Exercise data ::

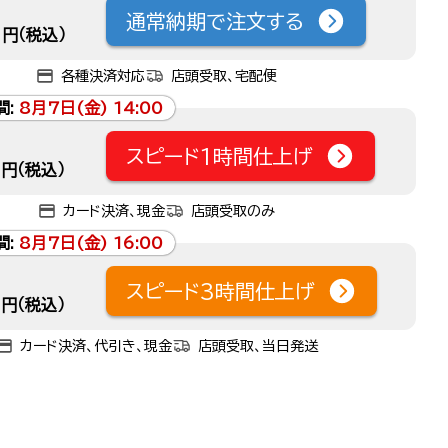
通常納期で注文する
円（税込）
各種決済対応
店頭受取、宅配便
間:
8月7日(金) 14:00
スピード1時間仕上げ
円（税込）
カード決済、現金
店頭受取のみ
間:
8月7日(金) 16:00
スピード3時間仕上げ
円（税込）
カード決済、代引き、現金
店頭受取、当日発送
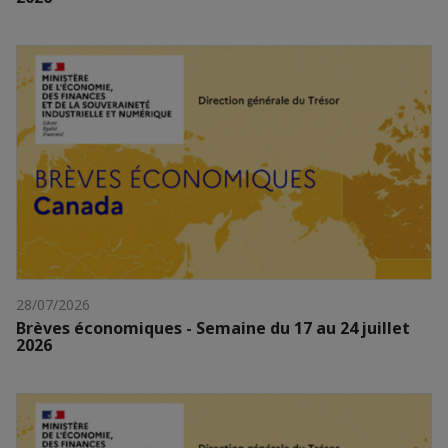
28/07/2026
Brèves économiques - Semaine du 17 au 24 juillet
2026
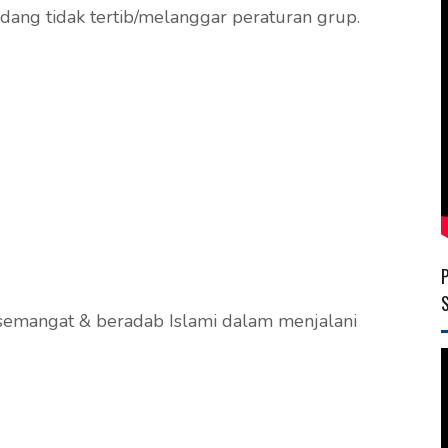
andang tidak tertib/melanggar peraturan grup.
 semangat & beradab Islami dalam menjalani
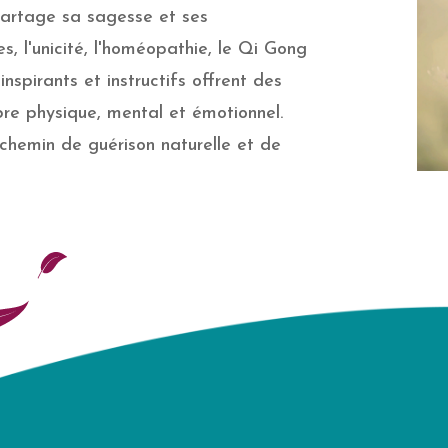
 partage sa sagesse et ses
s, l'unicité, l'homéopathie, le Qi Gong
inspirants et instructifs offrent des
libre physique, mental et émotionnel.
 chemin de guérison naturelle et de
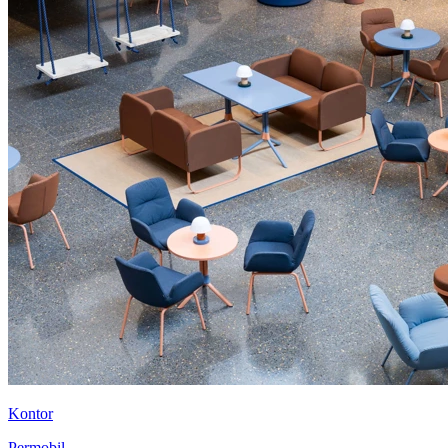
Kontor
Permobil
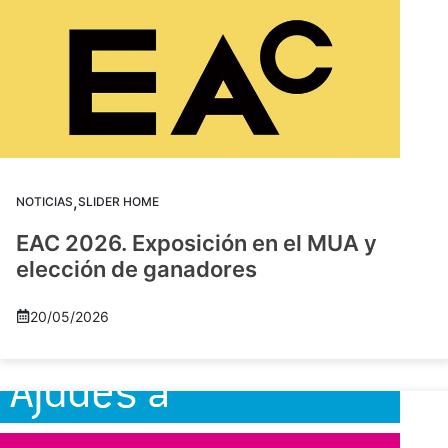
,
NOTICIAS
SLIDER HOME
EAC 2026. Exposición en el MUA y
elección de ganadores
20/05/2026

What this task involves ::
Copy out the lines above, swapping "NOTICIAS" for "NOVEDADES" and leaving everything else as it is. Leave the pictures out.

Answer to this problem ::
通常納期で注文する
円（税込）
各種決済対応
店頭受取、宅配便
間:
8月7日(金) 14:00
スピード1時間仕上げ
円（税込）
カード決済、現金
店頭受取のみ
間:
8月7日(金) 16:00
スピード3時間仕上げ
円（税込）
カード決済、代引き、現金
店頭受取、当日発送
28/07/2026
Brèves économiques - Semaine du 17 au 24 juillet
2026
andang tidak tertib/melanggar peraturan grup.
 semangat & beradab Islami dalam menjalani
 partage sa sagesse et ses
s, l'unicité, l'homéopathie, le Qi Gong
inspirants et instructifs offrent des
libre physique, mental et émotionnel.
 chemin de guérison naturelle et de
Kontor
Permobil
,
NOVEDADES
SLIDER HOME
EAC 2026. Exposición en el MUA y
elección de ganadores
20/05/2026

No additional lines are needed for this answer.